それはそうと、Rがスカラーの条件として、R = End(R) (同型)という条件をたまに見る。これは、内部ホムがある状況じゃないと正しく程式化できない。内部ホムを [-, -] と書くことにして、R = [R, R] が条件。
計算科学で出てくる概念と一緒にまとめる。0, 1は始対象と終対象、□, I がモノイド構造、[ , ] が内部ホムとする。
- 0 と id 以外に部分対象を持たない対象は単純または既約
- 単純対象の積(□の意味で)に書けるなら半単純
- x = x□I 以外にモノイド積分解を持たないなら直既約
- [x, x]がxの部分対象([x, x]→x というモノを持つ)ならxは反射的対象
- 任意の対象からのモノを持つなら、xは包摂的(subsumpting)対象
リー環の半単純性は「根基が消えている(0 でない可換なイデアルを持たない)ようなリー環は半単純 (semi-simple) であるという。」となっているな。
その他、いろいろな「半単純」の例:
- A semisimple module is one in which each submodule is a direct summand.
- A semisimple algebra (or ring) is one that is semisimple as a module over itself.

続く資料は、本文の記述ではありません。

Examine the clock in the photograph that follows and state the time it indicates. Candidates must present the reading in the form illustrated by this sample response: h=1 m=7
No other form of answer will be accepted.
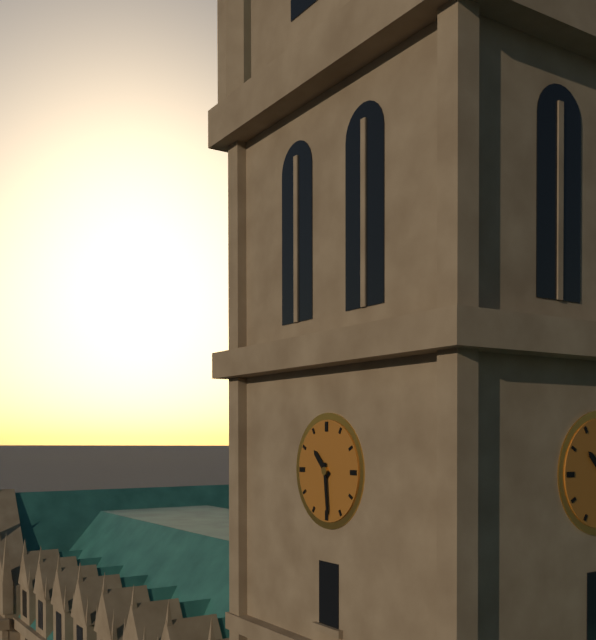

- A semisimple operator (or matrix) is one for which every invariant subspace has an invariant complement. This is equivalent to the minimal polynomial being square-free. Over an algebraically closed field it is equivalent to diagonalizable.
- A semisimple Lie algebra is a Lie algebra that is a direct sum of simple Lie algebras.
- A semisimple algebraic group is a linear algebraic group whose radical of the identity component is trivial.
包摂的は今僕が考えた。普遍的という言葉を使う例もあるが、良くないと思う。反射的かつ包摂的であり、外の圏の構造を移す機構が備わっているときに、普遍的(むしろ万能)対象と呼ぶべきだろう。外の圏がデカルト閉などでないとあまり意味を持たないかもしれない。